3. We lose community. If we report our offending pastors, we are most often silenced and ostracized. If we quietly leave our churches, we become the butt of gossip. Even our most loyal friends may walk away when they realize the price they pay for standing up with us. We must face the most painful and confusing experience of our lives — alone. For many of us, the loss of community is more traumatic than the abuse itself.
4. Beyond the spiritual and emotional pain, we may have tangible losses. Survivors of clergy sexual abuse may lose our marriages. We may become estranged from parents or siblings still loyal to the church. If we worked for the church, we may lose our livelihood. If the abuse happened in seminary, we may lose our sacred calling. We may fall into addictions. The emotional damage may make us unemployable for months or years. We may suffer permanent changes to our health. We may even attempt suicide. (Please, if you have considered suicide, click here for hope and help.)
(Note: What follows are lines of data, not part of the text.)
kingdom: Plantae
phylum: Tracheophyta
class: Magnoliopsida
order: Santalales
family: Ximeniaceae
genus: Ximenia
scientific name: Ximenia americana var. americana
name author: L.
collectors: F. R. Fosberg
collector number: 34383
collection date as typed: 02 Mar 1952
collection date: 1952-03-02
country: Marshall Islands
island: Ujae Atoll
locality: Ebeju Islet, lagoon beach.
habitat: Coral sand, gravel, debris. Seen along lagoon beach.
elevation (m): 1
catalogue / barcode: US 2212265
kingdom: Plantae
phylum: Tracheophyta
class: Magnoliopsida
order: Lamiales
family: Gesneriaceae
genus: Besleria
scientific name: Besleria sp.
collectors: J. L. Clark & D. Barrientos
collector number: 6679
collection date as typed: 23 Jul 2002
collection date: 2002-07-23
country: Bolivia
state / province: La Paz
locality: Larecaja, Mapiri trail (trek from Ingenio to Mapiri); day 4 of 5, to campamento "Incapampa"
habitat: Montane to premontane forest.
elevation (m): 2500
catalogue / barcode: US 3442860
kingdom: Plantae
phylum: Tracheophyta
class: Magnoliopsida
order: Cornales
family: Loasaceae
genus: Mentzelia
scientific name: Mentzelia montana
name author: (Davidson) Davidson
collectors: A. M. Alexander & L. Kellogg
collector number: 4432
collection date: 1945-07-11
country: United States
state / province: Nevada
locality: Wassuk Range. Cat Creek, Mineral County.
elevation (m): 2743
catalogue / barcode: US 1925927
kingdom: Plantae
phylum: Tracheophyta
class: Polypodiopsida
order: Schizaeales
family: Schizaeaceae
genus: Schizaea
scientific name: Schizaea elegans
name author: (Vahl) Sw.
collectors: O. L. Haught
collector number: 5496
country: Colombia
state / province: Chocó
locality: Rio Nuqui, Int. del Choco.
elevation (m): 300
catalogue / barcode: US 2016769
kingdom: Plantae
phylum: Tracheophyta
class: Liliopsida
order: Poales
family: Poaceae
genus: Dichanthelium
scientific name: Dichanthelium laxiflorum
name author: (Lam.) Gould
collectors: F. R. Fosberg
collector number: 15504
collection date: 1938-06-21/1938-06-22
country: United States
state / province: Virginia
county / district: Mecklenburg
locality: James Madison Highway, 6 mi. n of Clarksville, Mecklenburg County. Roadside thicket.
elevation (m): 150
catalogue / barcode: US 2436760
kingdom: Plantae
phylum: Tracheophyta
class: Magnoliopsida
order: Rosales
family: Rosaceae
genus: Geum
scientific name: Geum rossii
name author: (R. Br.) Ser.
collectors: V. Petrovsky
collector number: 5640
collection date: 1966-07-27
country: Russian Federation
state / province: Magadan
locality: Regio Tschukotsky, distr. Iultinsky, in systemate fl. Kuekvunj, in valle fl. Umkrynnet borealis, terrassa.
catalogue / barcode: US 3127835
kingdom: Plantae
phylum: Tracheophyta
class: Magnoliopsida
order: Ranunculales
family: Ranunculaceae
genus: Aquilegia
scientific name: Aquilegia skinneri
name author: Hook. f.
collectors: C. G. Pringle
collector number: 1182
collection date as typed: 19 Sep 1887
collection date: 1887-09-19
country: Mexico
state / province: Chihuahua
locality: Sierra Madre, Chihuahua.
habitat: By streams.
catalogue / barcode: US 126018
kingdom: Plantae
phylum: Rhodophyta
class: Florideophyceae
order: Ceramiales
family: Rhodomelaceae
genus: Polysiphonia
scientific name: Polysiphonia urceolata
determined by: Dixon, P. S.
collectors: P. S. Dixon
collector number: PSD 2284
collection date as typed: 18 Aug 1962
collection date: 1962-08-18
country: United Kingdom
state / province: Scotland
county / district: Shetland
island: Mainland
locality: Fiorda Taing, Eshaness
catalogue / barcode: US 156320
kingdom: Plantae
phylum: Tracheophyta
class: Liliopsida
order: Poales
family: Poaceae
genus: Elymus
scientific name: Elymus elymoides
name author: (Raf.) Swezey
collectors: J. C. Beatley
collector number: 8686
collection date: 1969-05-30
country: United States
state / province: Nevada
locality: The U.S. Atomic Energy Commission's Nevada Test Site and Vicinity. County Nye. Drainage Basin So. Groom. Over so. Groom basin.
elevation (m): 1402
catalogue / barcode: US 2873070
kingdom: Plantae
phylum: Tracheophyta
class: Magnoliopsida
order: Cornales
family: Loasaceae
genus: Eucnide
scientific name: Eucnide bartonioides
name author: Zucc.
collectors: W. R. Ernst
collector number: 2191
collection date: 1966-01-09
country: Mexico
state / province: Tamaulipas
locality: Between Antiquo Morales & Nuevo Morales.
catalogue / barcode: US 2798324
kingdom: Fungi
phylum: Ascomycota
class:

So what can we tell our friends and families? If they are secretly carrying baggage as victims or perpetrators of sexual offenses, we may need to just give them time to come to terms with their experience and ours. If they are so loyal to our offending pastor or church that they feel they can’t support us in our healing — well, there’s nothing we can do about that. We can be grateful for the other ways those people are a blessing in our lives. And if there are no “other ways,” we may need walk away from those friendships.

But the people who genuinely love us want to help us heal; they just may not know how. Here are some things we can tell them.
1. “Just by listening, you are helping me.” Our friends may want to offer tangible help. If we have husbands, they may want to “fix” our pain. We need to tell them how much it means to us when they are willing to simply listen.
2. “What I need now is …” a hug. Or a Bundt cake. Or a friend’s presence in a scary situation (my husband came with me to meet with the bishop in 2010; my friend S. came with me when I visited my former church last week). We can name our specific needs and boldly ask our friends for help. The chances are, they will love the feeling of being needed.
3. “I don’t know how long healing will take or what it will look like, but I am committed to healing.” Share the steps you are taking to recover: therapy, prayer, healthy friendships, twelve-step programs for addictions, meditation, singing, knitting… and ask your loved ones to help you see when any of these pursuits gets out of hand. Believe it or not, it is possible to knit too many scarves.
4. Finally, “I promise I won’t be this sad forever.” While you are saying these words to your family and friends, say them to yourself. If there’s one thing I’ve learned about emotions, it’s that they don’t stand still. What I’m feeling now I won’t be feeling even an hour from now. Some hours it gets better, sometimes worse — but over time, as we discover new resources, new ways of coping, and new people whom we can trust, it does get better. My friends tell me that they see me growing more whole every year.

We can never go back to the person we were before the abuse; we can only go forward. We will never trust anyone as unquestioningly as we once trusted our abusive pastors, and that’s a good thing. As we learn to discern whom we can trust, and for what, we can form friendships with more realistic expectations. And when we do find someone whom we can trust with our deepest hopes and fears, we’ll know exactly how blessed we are.